Last Friday I was sitting in the garden outside the prayer chapel at Bethel. The garden has a fountain and a statue of a lion and it overlooks the west side of Redding. You can see the mountains on the horizon. Right now, it’s hazy because of the forest fires but normally the snow-capped mount Shasta is breathtaking.
I was reading about Elisha. Actually, I was reading about his friend the Shunammite woman. These two had an interesting friendship. She decorated a room in her home for him, which means she must have felt very drawn to him, enough to want him around as much as possible. After that, he prophesied that she would give birth, and she did. When her son died, Elisha resurrected him from the dead. That makes for a close bond.
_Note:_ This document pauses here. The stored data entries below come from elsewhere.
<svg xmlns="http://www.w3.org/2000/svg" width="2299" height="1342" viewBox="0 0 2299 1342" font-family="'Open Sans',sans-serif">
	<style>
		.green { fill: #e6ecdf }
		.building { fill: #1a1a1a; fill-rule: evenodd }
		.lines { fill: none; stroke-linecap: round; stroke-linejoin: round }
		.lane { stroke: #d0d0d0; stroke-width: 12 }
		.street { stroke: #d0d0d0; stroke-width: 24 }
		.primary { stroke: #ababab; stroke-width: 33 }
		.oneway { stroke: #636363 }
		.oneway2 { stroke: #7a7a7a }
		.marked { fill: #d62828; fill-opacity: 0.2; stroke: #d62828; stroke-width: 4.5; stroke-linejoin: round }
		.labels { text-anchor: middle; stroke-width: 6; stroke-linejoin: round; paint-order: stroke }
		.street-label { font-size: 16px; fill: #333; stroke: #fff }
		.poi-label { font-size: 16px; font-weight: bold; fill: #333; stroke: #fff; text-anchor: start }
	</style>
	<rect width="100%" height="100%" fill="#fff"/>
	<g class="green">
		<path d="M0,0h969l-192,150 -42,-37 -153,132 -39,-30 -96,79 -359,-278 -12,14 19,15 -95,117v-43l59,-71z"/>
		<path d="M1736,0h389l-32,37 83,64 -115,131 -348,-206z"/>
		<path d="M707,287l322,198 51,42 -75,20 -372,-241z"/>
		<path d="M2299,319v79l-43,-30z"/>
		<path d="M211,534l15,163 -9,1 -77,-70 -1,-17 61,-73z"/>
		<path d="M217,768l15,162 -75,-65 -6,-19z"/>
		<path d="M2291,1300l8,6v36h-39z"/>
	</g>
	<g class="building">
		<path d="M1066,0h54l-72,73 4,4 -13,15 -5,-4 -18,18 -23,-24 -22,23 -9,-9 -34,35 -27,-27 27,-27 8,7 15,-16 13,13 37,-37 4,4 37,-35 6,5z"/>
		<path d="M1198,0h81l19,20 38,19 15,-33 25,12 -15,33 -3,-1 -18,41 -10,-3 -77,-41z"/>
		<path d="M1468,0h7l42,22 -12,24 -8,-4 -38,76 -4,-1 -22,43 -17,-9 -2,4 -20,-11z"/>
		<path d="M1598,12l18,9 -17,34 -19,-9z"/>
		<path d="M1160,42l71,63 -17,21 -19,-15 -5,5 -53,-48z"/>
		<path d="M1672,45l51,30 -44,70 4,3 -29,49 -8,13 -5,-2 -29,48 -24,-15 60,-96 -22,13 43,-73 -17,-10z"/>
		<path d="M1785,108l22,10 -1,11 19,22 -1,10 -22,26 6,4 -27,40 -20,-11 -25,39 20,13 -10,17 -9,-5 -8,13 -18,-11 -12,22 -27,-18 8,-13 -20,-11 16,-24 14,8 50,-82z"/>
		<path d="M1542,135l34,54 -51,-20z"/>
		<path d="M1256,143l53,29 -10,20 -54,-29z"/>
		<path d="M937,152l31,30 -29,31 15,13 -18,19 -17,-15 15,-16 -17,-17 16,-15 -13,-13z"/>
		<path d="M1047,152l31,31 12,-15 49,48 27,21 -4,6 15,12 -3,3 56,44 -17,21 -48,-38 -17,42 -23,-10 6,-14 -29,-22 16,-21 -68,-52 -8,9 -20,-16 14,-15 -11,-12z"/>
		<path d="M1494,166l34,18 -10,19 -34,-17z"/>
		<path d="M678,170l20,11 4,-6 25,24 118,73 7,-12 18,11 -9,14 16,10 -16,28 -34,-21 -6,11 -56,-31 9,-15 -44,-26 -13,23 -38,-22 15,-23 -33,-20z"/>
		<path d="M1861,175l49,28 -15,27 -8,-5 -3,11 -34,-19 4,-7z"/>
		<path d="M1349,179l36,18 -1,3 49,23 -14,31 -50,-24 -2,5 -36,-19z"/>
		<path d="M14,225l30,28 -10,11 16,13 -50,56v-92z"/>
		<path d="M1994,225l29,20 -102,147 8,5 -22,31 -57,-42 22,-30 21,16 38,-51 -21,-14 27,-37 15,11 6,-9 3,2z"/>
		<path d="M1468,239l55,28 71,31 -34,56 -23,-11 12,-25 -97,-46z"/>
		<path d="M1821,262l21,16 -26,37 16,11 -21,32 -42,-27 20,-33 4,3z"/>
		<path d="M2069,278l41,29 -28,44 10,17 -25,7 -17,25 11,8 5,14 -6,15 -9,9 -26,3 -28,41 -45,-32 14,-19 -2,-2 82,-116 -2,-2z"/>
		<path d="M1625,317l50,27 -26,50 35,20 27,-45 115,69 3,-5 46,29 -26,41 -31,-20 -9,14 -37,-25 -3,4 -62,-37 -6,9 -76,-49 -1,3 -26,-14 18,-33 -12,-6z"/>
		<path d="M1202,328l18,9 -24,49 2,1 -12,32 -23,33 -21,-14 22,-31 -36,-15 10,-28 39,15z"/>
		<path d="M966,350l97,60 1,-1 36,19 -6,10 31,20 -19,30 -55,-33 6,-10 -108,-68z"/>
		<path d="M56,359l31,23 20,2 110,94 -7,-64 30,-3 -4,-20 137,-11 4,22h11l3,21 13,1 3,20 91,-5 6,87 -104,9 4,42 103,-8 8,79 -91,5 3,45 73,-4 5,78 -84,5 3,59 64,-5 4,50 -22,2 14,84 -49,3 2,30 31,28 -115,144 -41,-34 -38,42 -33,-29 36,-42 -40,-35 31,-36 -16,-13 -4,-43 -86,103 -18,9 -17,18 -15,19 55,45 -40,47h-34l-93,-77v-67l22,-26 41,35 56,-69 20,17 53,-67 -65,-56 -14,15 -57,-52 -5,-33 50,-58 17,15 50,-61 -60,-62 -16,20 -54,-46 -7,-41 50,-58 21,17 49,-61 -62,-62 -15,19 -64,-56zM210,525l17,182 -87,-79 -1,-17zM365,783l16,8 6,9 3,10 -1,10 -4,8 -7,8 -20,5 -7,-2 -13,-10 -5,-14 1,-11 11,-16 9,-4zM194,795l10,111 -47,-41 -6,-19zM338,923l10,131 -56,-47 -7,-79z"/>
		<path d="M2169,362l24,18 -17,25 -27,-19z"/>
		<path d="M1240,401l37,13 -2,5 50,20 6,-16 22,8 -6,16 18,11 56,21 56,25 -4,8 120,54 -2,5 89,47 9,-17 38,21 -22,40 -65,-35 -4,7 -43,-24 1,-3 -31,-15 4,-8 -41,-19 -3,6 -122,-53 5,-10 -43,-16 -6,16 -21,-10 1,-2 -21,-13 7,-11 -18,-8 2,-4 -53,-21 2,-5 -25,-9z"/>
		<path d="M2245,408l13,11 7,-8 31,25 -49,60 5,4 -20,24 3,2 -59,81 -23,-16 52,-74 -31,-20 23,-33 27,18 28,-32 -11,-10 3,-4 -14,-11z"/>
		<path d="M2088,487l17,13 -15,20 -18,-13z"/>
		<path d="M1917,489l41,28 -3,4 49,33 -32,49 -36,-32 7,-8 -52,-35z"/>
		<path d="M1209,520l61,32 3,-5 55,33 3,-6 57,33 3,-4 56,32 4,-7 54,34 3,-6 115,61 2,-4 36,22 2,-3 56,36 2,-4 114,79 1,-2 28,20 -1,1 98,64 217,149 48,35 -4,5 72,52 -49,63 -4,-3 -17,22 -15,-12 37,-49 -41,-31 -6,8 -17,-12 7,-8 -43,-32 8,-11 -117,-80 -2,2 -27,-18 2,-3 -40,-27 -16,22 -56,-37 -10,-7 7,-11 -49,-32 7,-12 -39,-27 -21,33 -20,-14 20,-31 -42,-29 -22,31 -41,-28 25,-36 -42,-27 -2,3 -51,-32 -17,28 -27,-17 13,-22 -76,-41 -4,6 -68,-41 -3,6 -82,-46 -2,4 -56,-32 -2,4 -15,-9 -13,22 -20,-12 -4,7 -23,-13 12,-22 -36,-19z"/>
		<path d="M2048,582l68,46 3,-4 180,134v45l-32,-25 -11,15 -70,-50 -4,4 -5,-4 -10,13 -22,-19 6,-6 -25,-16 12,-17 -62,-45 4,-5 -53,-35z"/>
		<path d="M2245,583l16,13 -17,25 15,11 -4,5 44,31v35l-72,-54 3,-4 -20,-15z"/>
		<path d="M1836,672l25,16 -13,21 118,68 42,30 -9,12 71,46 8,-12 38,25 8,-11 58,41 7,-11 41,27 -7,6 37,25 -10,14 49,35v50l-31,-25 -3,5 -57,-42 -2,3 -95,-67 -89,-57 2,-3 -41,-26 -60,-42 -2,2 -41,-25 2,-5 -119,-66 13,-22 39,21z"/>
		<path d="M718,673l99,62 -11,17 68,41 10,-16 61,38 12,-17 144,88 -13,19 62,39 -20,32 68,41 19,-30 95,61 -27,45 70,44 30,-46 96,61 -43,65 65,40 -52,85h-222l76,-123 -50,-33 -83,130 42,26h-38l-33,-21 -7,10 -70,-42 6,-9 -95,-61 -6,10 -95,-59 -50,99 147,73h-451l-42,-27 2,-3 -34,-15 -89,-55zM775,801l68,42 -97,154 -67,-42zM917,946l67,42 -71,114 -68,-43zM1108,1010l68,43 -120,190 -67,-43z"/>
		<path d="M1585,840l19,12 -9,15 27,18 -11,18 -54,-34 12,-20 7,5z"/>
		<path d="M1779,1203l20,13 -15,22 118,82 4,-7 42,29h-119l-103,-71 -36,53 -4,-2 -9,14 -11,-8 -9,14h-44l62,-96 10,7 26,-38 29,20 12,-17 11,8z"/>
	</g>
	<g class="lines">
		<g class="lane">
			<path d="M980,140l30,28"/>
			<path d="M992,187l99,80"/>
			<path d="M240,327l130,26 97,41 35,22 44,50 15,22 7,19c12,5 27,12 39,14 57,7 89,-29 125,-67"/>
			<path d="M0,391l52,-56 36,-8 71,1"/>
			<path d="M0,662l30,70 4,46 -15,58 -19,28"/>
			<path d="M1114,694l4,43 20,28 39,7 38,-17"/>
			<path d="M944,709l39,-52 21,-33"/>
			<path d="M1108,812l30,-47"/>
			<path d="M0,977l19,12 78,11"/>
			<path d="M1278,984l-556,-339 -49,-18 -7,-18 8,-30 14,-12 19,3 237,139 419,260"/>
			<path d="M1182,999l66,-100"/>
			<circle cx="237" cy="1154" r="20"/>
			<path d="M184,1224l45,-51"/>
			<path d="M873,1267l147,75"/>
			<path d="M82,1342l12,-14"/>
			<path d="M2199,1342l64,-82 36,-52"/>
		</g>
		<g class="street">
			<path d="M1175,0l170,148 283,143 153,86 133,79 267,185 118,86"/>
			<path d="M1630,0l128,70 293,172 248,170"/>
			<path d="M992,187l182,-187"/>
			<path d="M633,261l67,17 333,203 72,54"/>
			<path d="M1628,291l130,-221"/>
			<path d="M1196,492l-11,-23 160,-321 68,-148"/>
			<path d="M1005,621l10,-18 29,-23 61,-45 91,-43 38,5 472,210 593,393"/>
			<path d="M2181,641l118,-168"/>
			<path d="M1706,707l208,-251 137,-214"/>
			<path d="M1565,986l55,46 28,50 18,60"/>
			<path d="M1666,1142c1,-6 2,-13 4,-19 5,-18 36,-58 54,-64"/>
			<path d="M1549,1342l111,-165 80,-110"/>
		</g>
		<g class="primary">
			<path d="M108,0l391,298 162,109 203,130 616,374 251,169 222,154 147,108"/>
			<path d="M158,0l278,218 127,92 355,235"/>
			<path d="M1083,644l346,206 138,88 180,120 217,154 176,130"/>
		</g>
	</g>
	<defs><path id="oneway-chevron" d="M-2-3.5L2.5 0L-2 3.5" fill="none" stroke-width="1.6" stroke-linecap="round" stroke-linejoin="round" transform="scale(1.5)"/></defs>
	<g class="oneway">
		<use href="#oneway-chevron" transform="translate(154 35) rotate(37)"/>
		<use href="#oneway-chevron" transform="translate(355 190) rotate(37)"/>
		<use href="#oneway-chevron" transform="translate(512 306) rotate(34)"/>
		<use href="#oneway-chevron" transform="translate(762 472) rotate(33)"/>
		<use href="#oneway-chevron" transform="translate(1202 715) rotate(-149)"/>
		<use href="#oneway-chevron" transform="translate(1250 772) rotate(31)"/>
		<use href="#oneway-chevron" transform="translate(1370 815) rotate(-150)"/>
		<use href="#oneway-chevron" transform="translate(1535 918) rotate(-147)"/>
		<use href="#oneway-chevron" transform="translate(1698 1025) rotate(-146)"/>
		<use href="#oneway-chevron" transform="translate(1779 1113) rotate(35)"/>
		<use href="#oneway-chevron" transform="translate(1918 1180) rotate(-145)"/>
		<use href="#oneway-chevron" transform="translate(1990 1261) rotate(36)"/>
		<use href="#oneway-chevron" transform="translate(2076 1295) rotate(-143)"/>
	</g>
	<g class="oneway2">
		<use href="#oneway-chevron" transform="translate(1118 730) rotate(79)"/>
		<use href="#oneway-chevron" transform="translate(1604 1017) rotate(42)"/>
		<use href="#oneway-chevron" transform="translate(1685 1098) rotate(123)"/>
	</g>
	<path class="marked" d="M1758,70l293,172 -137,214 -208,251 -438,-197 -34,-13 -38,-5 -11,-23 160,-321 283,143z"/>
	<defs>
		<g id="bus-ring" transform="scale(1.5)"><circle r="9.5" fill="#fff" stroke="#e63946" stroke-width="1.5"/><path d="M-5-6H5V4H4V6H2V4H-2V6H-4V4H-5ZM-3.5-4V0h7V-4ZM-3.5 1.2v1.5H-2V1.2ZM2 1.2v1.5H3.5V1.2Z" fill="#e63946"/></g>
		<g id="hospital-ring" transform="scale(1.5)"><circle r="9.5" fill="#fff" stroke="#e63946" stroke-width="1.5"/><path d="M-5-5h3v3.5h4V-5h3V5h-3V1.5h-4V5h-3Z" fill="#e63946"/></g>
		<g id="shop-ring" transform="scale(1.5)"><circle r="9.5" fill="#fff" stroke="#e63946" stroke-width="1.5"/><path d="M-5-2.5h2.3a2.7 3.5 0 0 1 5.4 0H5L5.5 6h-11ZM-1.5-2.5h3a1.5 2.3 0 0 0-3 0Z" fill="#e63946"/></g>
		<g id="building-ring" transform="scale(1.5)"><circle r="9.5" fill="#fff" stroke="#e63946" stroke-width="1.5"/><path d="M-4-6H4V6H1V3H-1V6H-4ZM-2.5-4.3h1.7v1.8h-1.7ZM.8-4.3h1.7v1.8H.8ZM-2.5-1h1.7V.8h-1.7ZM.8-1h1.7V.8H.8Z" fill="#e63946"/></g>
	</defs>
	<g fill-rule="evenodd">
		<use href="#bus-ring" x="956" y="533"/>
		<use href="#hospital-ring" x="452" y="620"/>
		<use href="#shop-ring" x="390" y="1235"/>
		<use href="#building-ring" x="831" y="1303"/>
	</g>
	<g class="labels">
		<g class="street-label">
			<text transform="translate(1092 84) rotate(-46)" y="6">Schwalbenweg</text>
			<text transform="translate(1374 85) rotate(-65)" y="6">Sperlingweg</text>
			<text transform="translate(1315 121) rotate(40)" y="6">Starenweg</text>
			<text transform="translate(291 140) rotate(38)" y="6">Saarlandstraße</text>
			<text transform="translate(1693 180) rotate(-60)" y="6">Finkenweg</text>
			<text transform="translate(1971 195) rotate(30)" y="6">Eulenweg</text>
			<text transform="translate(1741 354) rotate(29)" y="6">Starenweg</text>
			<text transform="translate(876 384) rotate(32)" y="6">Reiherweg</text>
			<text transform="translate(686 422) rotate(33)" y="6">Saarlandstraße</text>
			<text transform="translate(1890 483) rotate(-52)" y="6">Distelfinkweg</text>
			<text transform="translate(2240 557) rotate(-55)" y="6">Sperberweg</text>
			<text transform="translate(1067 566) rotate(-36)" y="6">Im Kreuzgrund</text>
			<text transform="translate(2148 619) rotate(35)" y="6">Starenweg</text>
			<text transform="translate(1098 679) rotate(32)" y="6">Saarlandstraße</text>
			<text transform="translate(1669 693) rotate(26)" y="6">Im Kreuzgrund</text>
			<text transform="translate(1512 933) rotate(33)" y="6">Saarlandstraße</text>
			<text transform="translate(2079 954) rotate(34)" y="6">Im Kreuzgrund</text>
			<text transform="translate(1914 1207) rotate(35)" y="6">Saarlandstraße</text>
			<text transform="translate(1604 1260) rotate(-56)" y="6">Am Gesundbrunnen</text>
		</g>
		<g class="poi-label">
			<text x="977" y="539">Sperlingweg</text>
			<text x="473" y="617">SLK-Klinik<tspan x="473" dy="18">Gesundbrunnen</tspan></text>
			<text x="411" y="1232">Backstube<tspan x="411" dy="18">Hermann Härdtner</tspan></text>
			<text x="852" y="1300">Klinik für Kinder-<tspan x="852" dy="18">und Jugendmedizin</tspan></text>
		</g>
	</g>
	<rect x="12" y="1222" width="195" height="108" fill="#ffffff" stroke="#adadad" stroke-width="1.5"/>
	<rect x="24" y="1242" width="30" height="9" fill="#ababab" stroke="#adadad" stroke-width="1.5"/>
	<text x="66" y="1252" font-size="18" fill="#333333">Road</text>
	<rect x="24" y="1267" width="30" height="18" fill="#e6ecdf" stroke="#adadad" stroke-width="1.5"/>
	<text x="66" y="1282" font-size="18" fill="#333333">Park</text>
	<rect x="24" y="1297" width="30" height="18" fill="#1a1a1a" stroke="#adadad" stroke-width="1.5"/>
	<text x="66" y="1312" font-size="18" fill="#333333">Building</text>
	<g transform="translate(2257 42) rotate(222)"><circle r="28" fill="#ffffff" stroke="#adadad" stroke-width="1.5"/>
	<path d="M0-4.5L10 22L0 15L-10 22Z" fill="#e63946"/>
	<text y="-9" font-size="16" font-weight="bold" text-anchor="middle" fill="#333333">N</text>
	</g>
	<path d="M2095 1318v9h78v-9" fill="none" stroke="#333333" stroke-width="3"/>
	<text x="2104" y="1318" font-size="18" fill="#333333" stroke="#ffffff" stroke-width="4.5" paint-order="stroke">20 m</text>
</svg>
Anyway, Syria besieged and plundered Israel, so that the famine in Israel was horrific. Before this, Elisha warned the Shunammite that famine was coming and suggested that she gather her family and go on a trip to a prosperous countryside. She took his advice and sojourned in the land of the Philistines.
After seven long years, Elisha prophesied that God would turn things around in a day. And God did. Within 24 hours, the Israelites were virtually swimming in provisions. Not only that, but when the Shunammite came back, the king recognized her as Elisha’s friend and completely restored everything she owned before she left.
I liked this story because of the details about Elisha’s friend but also because of this line that an army official asked, “If the Lord himself could make windows in heaven, could such a thing happen?”
That’s how I felt about our house hunt. Five applications, five rejections. Dozens of phone calls, ads and showings. Could even God find us a house to rent? We had no prospects. Nothing. Since the long weekend was ahead of us, we were resigning ourselves to another four days to a week crammed in one hotel room. Another $800 down the drain.
But what I wrote in my journal that morning to summarize the story of 2 Kings 7 and 8 was this: God turned the tide of favor and provision in an instant.
And that’s exactly what He did for us a few hours later. That evening, Andrew got a phone call from one landlord who had previously said they wouldn’t allow dogs and anyway, we were fifth in line for the house. Within 24 hours of that phone call, we were in our new house. And it’s furnished. And it’s a good location. And it’s across from a nature reserve with walking trails.
I feel like the Shunammite woman, bathed in the favor of God because of my friendship with the Man of God. At times during those seven years she must have felt like the sojourn would never end.
But it did. And everything she lost was given back.
If you’re in a time of famine or on a sojourn that feels endless, remember the Shunammite. God can change everything in a heartbeat. Sometimes, windows in heaven open up.